EXERCISE 1: In the forum thread, switch "traps" to "pitfalls" and write out the stretch from "## staythecourse (Dec" through "Thanks be to God.".
EXERCISE 2: Summarize the forum thread in two sentences.
EXERCISE 3: Supply the next part of the forum thread, picking up after its final post.

DOCUMENT EXCERPT:
Maybe I should have put this under the "Entertainment" heading....


----------



## VirginiaHuguenot (Dec 12, 2006)

See also this thread.


----------



## Blueridge Believer (Dec 12, 2006)

Thanks for posting that. I was having trouble throwing up this morning. That helped.


----------



## Devin (Dec 12, 2006)

Anyone notice Copeland's odd look there at the end? He's like "why am I even doing this?"


----------



## Cheshire Cat (Dec 12, 2006)

Can anybody say hypnosis?

Yeah Devin, I did notice that look.


----------



## Devin (Dec 12, 2006)

Looked like the feeling of guilt to me.


----------



## staythecourse (Dec 12, 2006)

I believe God led me away from those traps in his mercy. As much as I want to know God, it never took that course. Thanks be to God.


----------



## MrMerlin777 (Dec 12, 2006)

This video is just disturbing.

These people are  

Their activities in this clip appear demonic to me.

Once the demoniac was delivered by Christ, Scripture says, he was clothed and in his _right mind._


----------



## LadyFlynt (Dec 12, 2006)

I'm not even going to bother...don't see the point. I'd rather watch Gallagher.


----------



## MrMerlin777 (Dec 12, 2006)

LadyFlynt said:


> I'm not even going to bother...don't see the point. I'd rather watch Gallagher.

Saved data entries
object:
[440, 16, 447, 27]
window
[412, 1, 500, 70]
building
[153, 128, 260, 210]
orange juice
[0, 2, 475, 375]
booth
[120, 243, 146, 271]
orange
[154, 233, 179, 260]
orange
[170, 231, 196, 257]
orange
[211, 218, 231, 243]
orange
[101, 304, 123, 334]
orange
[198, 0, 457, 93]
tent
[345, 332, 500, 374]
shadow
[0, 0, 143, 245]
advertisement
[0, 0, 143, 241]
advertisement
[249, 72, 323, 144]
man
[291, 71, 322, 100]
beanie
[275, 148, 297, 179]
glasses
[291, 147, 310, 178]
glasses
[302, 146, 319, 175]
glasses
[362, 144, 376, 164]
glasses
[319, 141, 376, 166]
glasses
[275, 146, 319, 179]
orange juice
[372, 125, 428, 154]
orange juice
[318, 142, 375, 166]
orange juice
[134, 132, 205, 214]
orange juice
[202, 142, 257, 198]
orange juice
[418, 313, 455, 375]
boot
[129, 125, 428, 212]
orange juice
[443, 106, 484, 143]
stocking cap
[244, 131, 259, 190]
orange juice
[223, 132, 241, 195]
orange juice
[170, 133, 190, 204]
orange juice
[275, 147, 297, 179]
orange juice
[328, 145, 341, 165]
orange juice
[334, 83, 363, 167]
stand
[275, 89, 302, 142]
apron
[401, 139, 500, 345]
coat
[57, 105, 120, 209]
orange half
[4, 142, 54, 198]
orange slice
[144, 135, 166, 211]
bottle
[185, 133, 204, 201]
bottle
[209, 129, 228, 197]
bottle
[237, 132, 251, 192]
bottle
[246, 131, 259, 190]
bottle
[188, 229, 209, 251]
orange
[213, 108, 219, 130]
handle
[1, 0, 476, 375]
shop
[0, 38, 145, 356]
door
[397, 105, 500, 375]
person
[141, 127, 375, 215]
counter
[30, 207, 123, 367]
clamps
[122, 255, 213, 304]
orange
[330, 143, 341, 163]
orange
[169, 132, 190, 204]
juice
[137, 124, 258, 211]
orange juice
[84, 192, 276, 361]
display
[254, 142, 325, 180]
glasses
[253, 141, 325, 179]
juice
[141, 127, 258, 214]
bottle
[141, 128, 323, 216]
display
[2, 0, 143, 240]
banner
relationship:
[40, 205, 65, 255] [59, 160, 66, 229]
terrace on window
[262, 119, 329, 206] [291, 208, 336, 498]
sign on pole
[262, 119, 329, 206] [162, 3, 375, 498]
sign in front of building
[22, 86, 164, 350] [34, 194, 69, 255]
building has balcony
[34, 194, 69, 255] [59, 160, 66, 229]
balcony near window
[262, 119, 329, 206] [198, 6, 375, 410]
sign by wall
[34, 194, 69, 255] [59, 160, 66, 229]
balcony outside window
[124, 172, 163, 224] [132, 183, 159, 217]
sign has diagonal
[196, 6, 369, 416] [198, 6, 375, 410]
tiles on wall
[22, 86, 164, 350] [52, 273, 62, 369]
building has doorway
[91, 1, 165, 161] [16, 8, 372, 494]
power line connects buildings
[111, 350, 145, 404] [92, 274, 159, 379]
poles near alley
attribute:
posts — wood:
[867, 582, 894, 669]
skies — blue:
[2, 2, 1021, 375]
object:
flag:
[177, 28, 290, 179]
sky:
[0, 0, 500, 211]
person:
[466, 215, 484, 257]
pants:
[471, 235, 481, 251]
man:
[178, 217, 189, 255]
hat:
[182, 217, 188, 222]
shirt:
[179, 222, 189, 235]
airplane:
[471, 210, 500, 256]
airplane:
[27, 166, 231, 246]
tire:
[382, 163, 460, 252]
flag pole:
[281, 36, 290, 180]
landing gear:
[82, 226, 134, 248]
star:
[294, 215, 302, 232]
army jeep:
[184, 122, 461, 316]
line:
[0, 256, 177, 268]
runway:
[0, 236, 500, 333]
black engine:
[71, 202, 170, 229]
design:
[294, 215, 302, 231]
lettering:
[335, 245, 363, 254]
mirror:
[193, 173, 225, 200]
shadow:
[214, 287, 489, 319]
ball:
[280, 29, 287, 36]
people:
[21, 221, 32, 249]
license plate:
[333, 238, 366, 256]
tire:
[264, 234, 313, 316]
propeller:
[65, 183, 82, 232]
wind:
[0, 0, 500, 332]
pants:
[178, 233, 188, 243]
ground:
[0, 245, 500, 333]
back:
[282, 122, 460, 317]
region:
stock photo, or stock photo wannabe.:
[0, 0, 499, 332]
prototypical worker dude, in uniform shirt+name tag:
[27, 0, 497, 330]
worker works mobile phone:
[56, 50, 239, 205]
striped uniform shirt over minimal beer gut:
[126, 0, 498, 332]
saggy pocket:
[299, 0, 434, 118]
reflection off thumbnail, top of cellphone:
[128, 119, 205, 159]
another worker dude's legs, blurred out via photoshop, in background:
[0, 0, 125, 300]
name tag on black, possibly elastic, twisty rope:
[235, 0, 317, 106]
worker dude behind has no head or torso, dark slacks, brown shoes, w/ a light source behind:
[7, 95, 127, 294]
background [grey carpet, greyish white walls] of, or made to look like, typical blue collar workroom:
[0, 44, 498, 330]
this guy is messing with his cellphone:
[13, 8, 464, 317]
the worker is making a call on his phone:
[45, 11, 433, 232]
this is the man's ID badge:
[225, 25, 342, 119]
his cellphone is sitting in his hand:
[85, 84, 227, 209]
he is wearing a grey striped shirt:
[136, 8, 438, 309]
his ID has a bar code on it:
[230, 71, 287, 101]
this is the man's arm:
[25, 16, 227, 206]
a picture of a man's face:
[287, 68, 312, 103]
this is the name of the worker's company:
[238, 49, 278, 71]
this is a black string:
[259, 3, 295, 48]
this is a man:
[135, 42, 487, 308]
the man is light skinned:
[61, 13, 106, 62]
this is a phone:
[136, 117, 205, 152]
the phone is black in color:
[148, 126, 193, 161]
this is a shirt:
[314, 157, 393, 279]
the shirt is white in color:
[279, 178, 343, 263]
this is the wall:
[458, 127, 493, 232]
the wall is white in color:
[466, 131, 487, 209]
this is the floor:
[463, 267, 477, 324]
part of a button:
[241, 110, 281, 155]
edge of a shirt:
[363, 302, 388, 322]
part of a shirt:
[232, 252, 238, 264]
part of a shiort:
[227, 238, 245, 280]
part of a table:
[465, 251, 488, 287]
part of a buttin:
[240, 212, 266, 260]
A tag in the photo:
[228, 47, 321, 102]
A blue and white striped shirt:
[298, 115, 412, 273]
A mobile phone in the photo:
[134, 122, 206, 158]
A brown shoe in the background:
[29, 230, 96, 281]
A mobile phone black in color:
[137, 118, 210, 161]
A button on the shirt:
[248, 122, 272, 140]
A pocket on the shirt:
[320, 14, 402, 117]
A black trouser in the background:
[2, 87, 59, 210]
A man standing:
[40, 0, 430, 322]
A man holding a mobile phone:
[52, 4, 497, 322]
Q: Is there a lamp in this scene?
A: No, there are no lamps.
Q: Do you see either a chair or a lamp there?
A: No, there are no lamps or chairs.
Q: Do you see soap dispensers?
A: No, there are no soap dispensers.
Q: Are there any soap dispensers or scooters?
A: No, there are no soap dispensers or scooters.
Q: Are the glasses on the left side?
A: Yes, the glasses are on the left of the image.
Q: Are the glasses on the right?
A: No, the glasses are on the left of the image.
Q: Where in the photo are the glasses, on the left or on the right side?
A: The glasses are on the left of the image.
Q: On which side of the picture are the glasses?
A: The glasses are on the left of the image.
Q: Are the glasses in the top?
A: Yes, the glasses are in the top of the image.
--
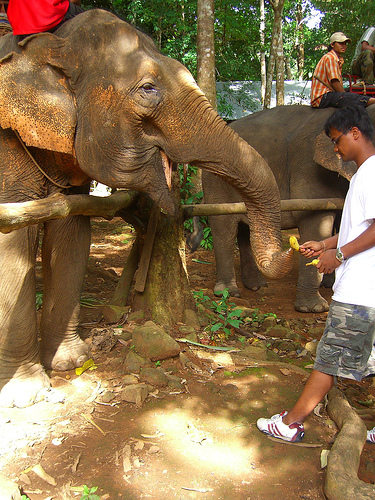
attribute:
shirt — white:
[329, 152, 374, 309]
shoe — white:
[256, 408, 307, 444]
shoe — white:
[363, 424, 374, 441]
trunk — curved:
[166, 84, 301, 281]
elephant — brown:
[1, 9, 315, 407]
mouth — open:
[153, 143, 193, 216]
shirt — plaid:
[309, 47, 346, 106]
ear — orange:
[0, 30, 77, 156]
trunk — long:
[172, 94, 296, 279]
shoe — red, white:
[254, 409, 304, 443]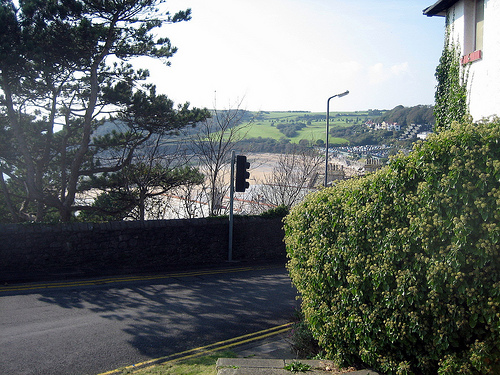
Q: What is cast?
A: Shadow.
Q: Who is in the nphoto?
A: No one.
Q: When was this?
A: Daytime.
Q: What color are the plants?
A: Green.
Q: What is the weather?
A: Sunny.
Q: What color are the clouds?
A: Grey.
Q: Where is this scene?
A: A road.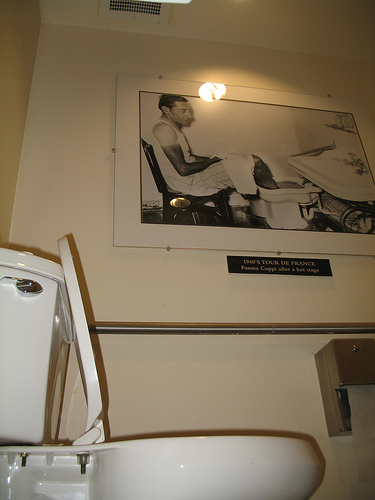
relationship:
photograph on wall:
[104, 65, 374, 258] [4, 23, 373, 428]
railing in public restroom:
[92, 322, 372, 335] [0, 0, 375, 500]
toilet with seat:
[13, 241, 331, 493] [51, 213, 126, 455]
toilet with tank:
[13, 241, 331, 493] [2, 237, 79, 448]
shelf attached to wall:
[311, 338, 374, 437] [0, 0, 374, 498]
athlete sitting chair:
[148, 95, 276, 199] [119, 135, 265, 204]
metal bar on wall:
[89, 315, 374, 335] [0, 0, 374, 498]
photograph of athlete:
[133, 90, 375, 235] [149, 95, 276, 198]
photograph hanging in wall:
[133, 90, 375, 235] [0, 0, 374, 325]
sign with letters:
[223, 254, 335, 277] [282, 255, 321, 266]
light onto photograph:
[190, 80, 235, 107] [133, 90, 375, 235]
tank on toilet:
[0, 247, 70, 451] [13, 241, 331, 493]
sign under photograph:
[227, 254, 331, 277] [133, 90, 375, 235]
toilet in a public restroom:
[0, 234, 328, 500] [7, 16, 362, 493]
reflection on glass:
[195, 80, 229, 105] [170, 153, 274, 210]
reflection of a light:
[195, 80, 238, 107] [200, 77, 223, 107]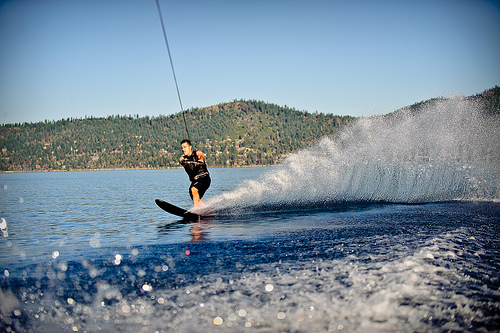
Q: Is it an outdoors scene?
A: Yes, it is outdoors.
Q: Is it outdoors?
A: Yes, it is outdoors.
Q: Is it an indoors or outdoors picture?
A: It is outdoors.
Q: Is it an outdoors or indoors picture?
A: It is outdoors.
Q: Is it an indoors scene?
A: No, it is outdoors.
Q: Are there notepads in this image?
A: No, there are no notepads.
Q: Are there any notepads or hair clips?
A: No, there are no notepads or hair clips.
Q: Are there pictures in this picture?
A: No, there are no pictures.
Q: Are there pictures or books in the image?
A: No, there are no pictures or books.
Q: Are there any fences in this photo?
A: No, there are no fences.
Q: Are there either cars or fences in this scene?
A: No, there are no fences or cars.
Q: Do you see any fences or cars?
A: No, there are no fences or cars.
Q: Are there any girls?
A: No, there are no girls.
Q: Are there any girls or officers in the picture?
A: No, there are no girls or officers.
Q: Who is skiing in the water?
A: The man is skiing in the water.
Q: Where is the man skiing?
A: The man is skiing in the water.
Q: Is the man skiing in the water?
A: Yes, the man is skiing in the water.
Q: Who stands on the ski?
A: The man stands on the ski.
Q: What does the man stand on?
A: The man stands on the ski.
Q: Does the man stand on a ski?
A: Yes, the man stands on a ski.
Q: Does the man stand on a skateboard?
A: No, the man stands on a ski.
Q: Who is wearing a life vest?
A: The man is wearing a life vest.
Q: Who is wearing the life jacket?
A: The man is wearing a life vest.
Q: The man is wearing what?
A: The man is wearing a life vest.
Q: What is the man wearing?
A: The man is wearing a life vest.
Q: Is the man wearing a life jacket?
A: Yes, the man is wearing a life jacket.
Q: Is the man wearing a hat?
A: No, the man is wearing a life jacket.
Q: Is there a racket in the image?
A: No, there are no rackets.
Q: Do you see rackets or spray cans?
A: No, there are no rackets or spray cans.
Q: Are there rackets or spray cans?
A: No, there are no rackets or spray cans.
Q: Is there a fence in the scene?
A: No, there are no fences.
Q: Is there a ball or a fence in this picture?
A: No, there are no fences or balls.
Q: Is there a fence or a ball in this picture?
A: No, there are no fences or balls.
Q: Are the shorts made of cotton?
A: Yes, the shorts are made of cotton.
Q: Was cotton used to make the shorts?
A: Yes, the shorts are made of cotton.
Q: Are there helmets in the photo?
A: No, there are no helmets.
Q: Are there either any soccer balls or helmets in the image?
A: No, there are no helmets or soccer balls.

FINAL ANSWER 1:
## staythecourse (Dec 12, 2006)

I believe God led me away from those pitfalls in his mercy. As much as I want to know God, it never took that course. Thanks be to God.

FINAL ANSWER 2: Posters react to a video: one calls it disturbing and its activities demonic, one notes Copeland's odd look at the end and reads it as guilt, and another asks about hypnosis. Others thank God for leading them away from those traps or say they won't bother watching and would rather see Gallagher.

FINAL ANSWER 3:
Gallagher is hillarious! 

Seen most of his videos. Another thread I guess but anyone ever see him live?


----------



## caddy (Dec 12, 2006)

Just down right shameful!


----------



## Irishcat922 (Dec 12, 2006)

Birds of a heretical feather flock together.


----------



## turmeric (Dec 12, 2006)

I'm still recovering from all the higher-life hype of the '70's.It gave me some serious trust-issues with church and people who seemed to really believe something. There was quite a bit of it and it hasn't all gone away, I see, instead it has revealed its true face. I just thank God we weren't into snakes!!


----------



## Blue Tick (Dec 13, 2006)

1 Timothy 4

1Now the Spirit speaketh expressly, that in the latter times some shall depart from the faith, giving heed to seducing spirits, and doctrines of devils; 2Speaking lies in hypocrisy; having their conscience seared with a hot iron; 


1 John 4

1Beloved, believe not every spirit, but try the spirits whether they are of God: because many false prophets are gone out into the world.



That was disturbing.


----------



## Blueridge Believer (Dec 13, 2006)

Gnostic, demonic foolishness.


----------



## crhoades (Dec 13, 2006)

And yet, people don't want the State to suppress this stuff...I know...I know...


----------



## Blueridge Believer (Dec 13, 2006)

crhoades said:


> And yet, people don't want the State to suppress this stuff...I know...I know...




Heresey is needed brother.


----------



## bowhunter1961 (Dec 13, 2006)

*not to add fuel to the fire, but check this...*

check this...http://www.break.com/index/let_the_bodys_hit_the_floor.html


----------



## MrMerlin777 (Dec 13, 2006)

bowhunter1961 said:


> check this...http://www.break.com/index/let_the_bodys_hit_the_floor.html




    

Nice touch with the Drowning Pool tuneage.


----------



## Puritan Sailor (Dec 13, 2006)

I'm not surprised but I am so disturbed...... So glad God saved me from that stuff....


----------



## RiverCritter (Dec 15, 2006)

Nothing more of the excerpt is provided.